We’ve all grown up together. Some came as confused kids; girl-crazy, bike-riding, beverage-drinking adolescent punx. We wrote songs about your mom, about our ramshackle overcrowded dwellings, about not having enough money to pay the rent. Then came the continuous touring years…on the road in an old van with all of our childhood heroes, new found comrades, each other, and our maturing (ahem) thoughts and emotions (and of course the maniacal laughter!). The songs got deeper, longer, stronger, harder, softer, and the Souls sound defined itself on those long rides, endless shows, and the exaggerated bits that happened in short bursts at home on the mighty and proud east coast. We migrated, by twos, by threes to the big city and the big stage. Love became something deeper and lasting, parties became gatherings instead of escapes, home became a feeling instead of mortar and wood, and the songs kept coming, saving us and holding out hands to people out there living parallel desires, heartaches, and trials. They came along with us, the army of hopeless romantics…they stayed by our sides, the true believers...and then they came along on our summer vacation lamenting lost loves, changed dreams, and alternate realities.

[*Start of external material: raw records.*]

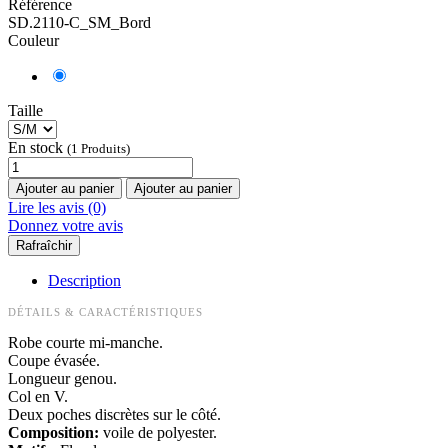
Référence
SD.2110-C_SM_Bord
Couleur
Taille
En stock
(1 Produits)
Ajouter au panier
Ajouter au panier
Lire les avis (0)
Donnez votre avis
Description
DÉTAILS & CARACTÉRISTIQUES
Robe courte mi-manche.
Coupe évasée.
Longueur genou.
Col en V.
Deux poches discrètes sur le côté.
Composition:
voile de polyester.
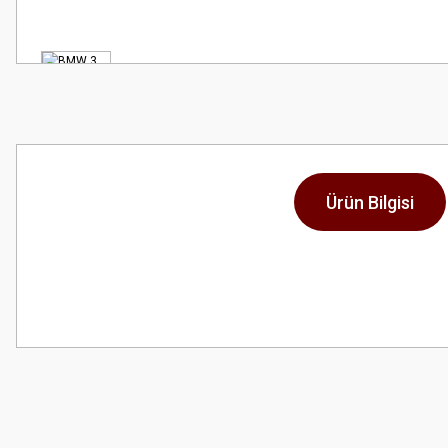
Ürün Bilgisi
Bu ürünün fiyat bilgisi, resim, ürün açıklamalarında ve diğer konularda
Görüş ve önerileriniz için teşekkür ederiz.
Ürün resmi kalitesiz, bozuk veya görüntülenemiyor.
Ürün açıklamasında eksik bilgiler bulunuyor.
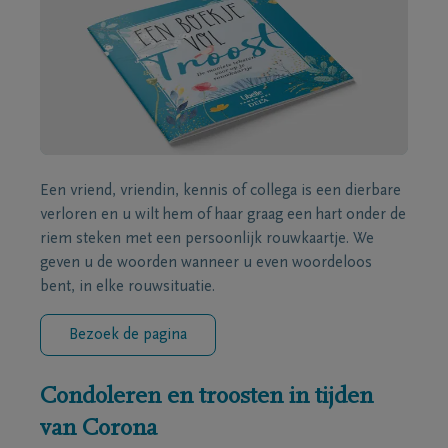
Een vriend, vriendin, kennis of collega is een dierbare
verloren en u wilt hem of haar graag een hart onder de
riem steken met een persoonlijk rouwkaartje. We
geven u de woorden wanneer u even woordeloos
bent, in elke rouwsituatie.
Bezoek de pagina
Condoleren en troosten in tijden
van Corona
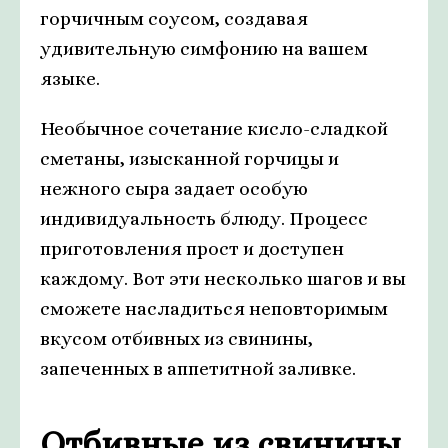
горчичным соусом, создавая
удивительную симфонию на вашем
языке.
Необычное сочетание кисло-сладкой
сметаны, изысканной горчицы и
нежного сыра задает особую
индивидуальность блюду. Процесс
приготовления прост и доступен
каждому. Вот эти несколько шагов и вы
сможете насладиться неповторимым
вкусом отбивных из свинины,
запеченных в аппетитной заливке.
Отбивные из свинины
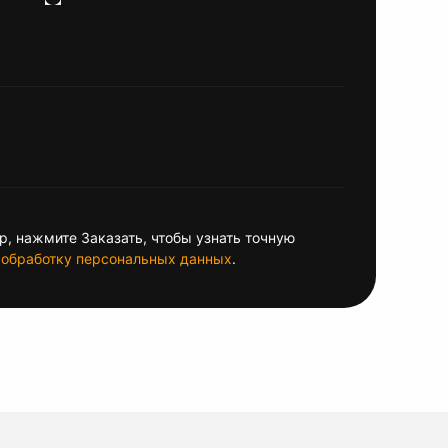
, нажмите Заказать, чтобы узнать точную
обработку персональных данных
.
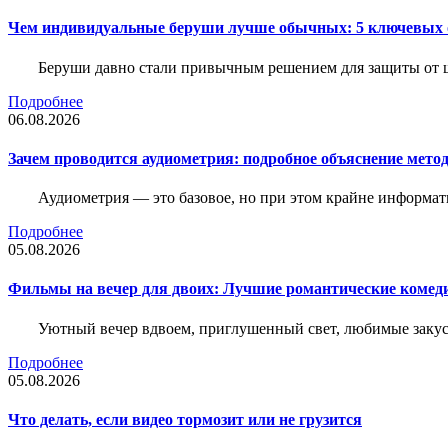
Чем индивидуальные беруши лучше обычных: 5 ключевых о
Беруши давно стали привычным решением для защиты от ш
Подробнее
06.08.2026
Зачем проводится аудиометрия: подробное объяснение метод
Аудиометрия — это базовое, но при этом крайне информат
Подробнее
05.08.2026
Фильмы на вечер для двоих: Лучшие романтические комед
Уютный вечер вдвоем, приглушенный свет, любимые закус
Подробнее
05.08.2026
Что делать, если видео тормозит или не грузится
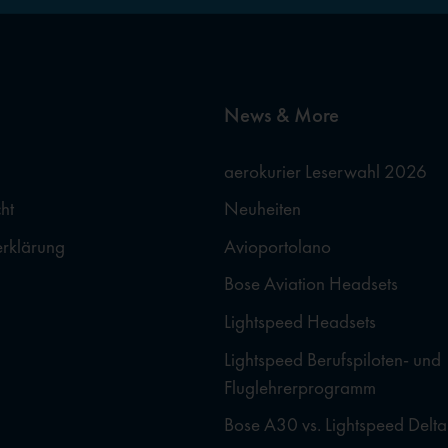
News & More
aerokurier Leserwahl 2026
ht
Neuheiten
erklärung
Avioportolano
Bose Aviation Headsets
Lightspeed Headsets
Lightspeed Berufspiloten- und
Fluglehrerprogramm
Bose A30 vs. Lightspeed Delta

The Bouncing Souls have been proud of our entire journey; good and bad, lost and found, hardcore and mid-tempo. We climbed mountains, short stretches at a time, starting out by pressing our own 7”s on Chunksaah, moving into the BYO Records house for our growing pains, and finally to Epitaph where the last three releases (‘The Bouncing Souls’, 1997, ‘Hopeless Romantic’, 1999, and ‘How I Spent My Summer Vacation’, 2001) find us growing popularity, legendary tours, and encouragement. What were once a series of basement shows became a steady stream of gigs with legends like 7 Seconds, The Descendants, and NOFX, heaping spoonfuls of Warped shows, and then pirate journeys with the likes of Flogging Molly and Alkaline Trio. (Oh no, we’re not afraid to mix up the sounds and the philosophies…the more the merrier.) The family proper has ebbed and flowed, all of us shedding our skins to find someone pulling the last bits of tail off in aid…growing into bleeding hearts and artists alike, smiles and tears along the way. And it shows…the music only gets surer, the family happier, and the life better…all crowd-surfing on the steady hands of our fans.

(over)
The next record, entitled ‘Anchors Aweigh’ puts a semi-colon in the sentence that is The Bouncing Souls. It squarely defines what came before and what is to come. There is a maturity, an honesty, a wealth of emotions, personal journeys, and musicianship that sets this collection apart from those before it. Don’t get us wrong, those songs and albums are great, but still stepping stones on our mountain. All of the boys have stepped up to the plate on this at-bat…the unwavering and innovative backbone of Michael McDermott’s drumming, the double and triple guitar tangents from The Pete, the exploring and intemperate power of Bryan’s bass lines, topped off with the one-two punch of singer Greg Attonito’s classic sound, whether shouting or crooning. It is a home-run derby indeed, and Bryan’s pinch-hitting vocals on two selections catching even another curve. These songs are drawn from the deepest parts of our souls…testaments to our intertwinings and unravelings…odes to our journeys and our dreams. It is a journey, mostly by motorcycle (“Night Train”), some not of this earth (“Simple Man”), to the darkest depths of our souls and then plunging out into the everlasting great hope. From the rip-roaring start of “Apt. 5F” to the lamentations of “Kids and Heroes”…from the outcry of “Born Free” to the pleading of “Blind Date”, the heart-breaking loss of ‘Todd’s Song” to the sheer joy of 'Sing Along Forever”, from the ripping of “New Day” to the shredding of “Highway Kings”, the devastation of “The Day I Turned My Back On You” to the promise of the “Anchors Aweigh”..this emotional rescue is complex, moody, pensive, and true. The songs are more developed, not just lyrically, but a sound beneath the surface ever growing, ever-building on what we found that was good and made last. It has brought us to a plateau with a lovely view that we’d love for you to come around and share. Just as it has ours, may rock save your ever-loving bouncing soul.